Image sets with object changes
*** Begin section ***

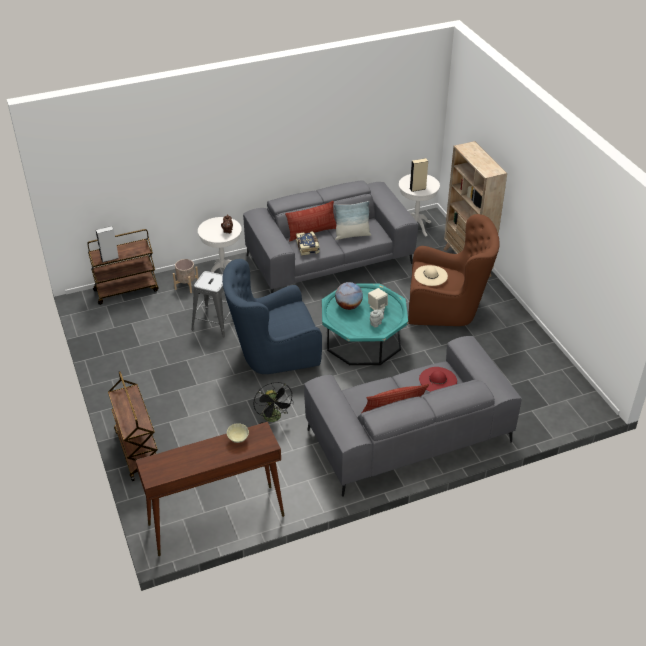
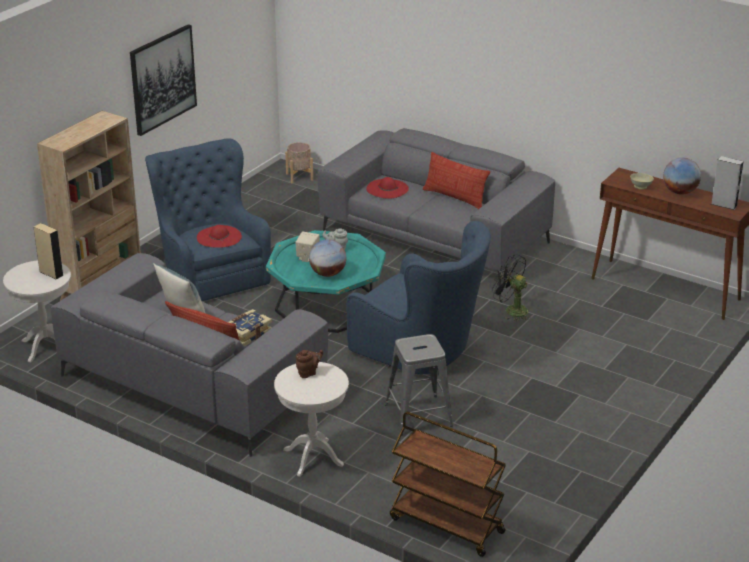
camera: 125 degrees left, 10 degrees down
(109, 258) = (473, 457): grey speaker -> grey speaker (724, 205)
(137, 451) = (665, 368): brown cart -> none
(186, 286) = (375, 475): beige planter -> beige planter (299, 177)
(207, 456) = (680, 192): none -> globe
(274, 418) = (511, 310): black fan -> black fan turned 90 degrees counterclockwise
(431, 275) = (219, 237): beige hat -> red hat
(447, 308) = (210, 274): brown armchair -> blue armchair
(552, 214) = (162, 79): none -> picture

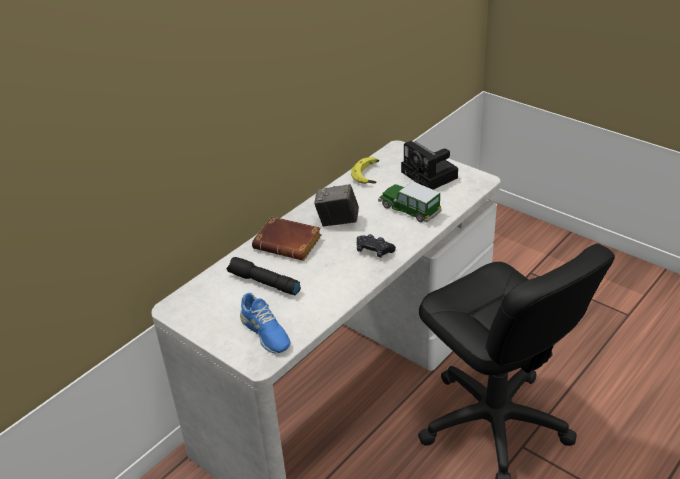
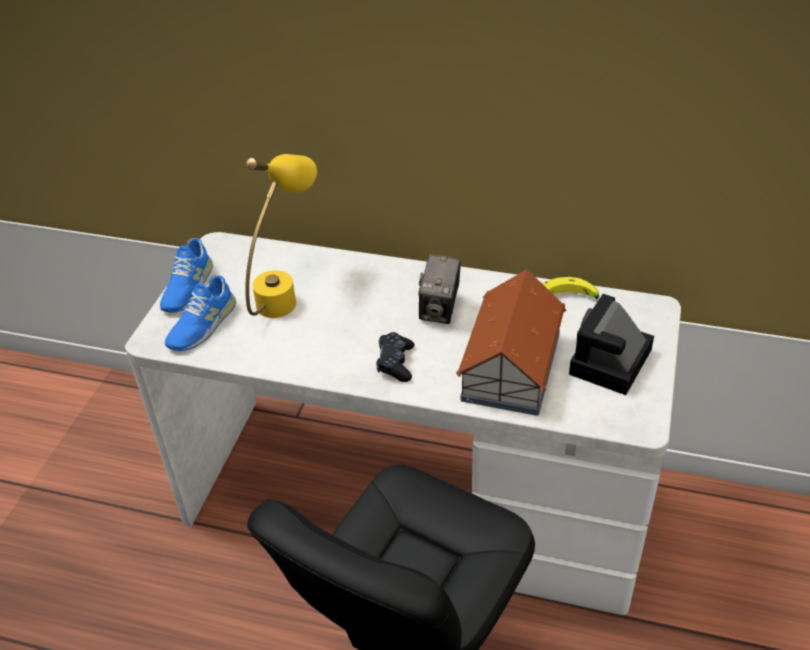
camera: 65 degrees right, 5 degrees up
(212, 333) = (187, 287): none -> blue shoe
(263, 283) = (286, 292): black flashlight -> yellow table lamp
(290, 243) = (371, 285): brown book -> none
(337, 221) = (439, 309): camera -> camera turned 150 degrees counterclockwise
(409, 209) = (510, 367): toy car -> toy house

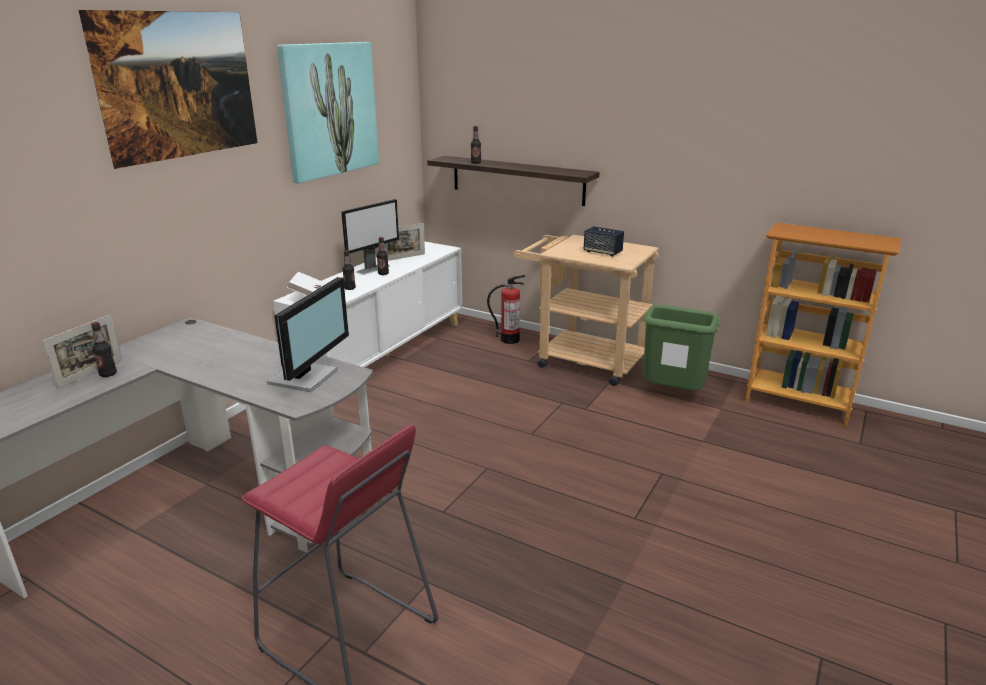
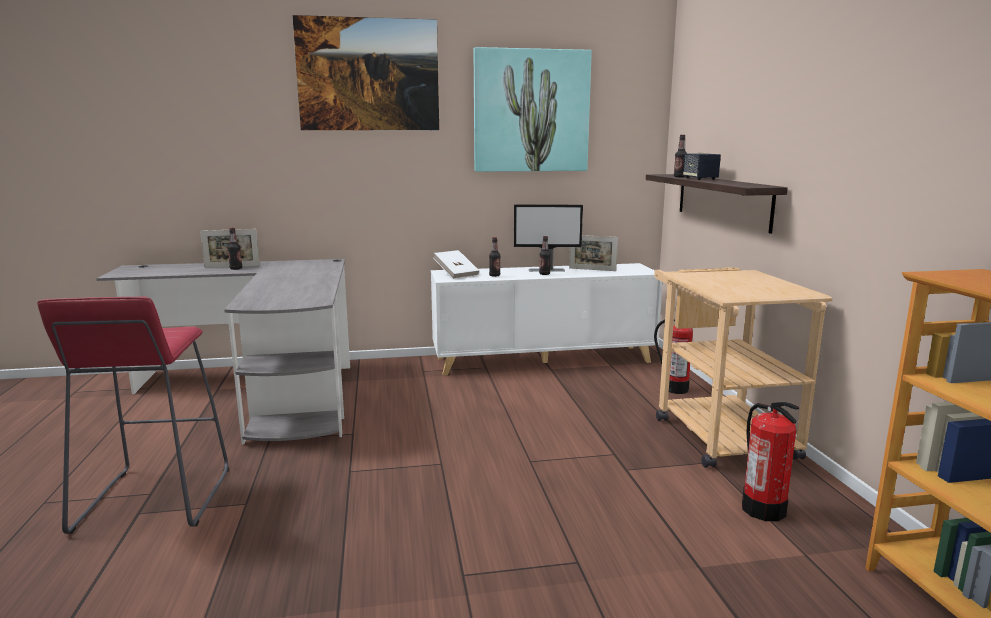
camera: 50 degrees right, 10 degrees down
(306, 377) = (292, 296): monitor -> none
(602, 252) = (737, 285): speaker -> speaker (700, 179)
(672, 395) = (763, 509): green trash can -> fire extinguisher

*** End section ***

- **Exercise instructions**: What to print is the stretch of entries from the line with "(186, 286) = (375, 475): beige" up to and including the line with "(337, 221) = (439, 309): camera". Please print it exactly and leave out the pictures.

- **Answer section**:
(186, 286) = (375, 475): beige planter -> beige planter (299, 177)
(207, 456) = (680, 192): none -> globe
(274, 418) = (511, 310): black fan -> black fan turned 90 degrees counterclockwise
(431, 275) = (219, 237): beige hat -> red hat
(447, 308) = (210, 274): brown armchair -> blue armchair
(552, 214) = (162, 79): none -> picture

camera: 65 degrees right, 5 degrees up
(212, 333) = (187, 287): none -> blue shoe
(263, 283) = (286, 292): black flashlight -> yellow table lamp
(290, 243) = (371, 285): brown book -> none
(337, 221) = (439, 309): camera -> camera turned 150 degrees counterclockwise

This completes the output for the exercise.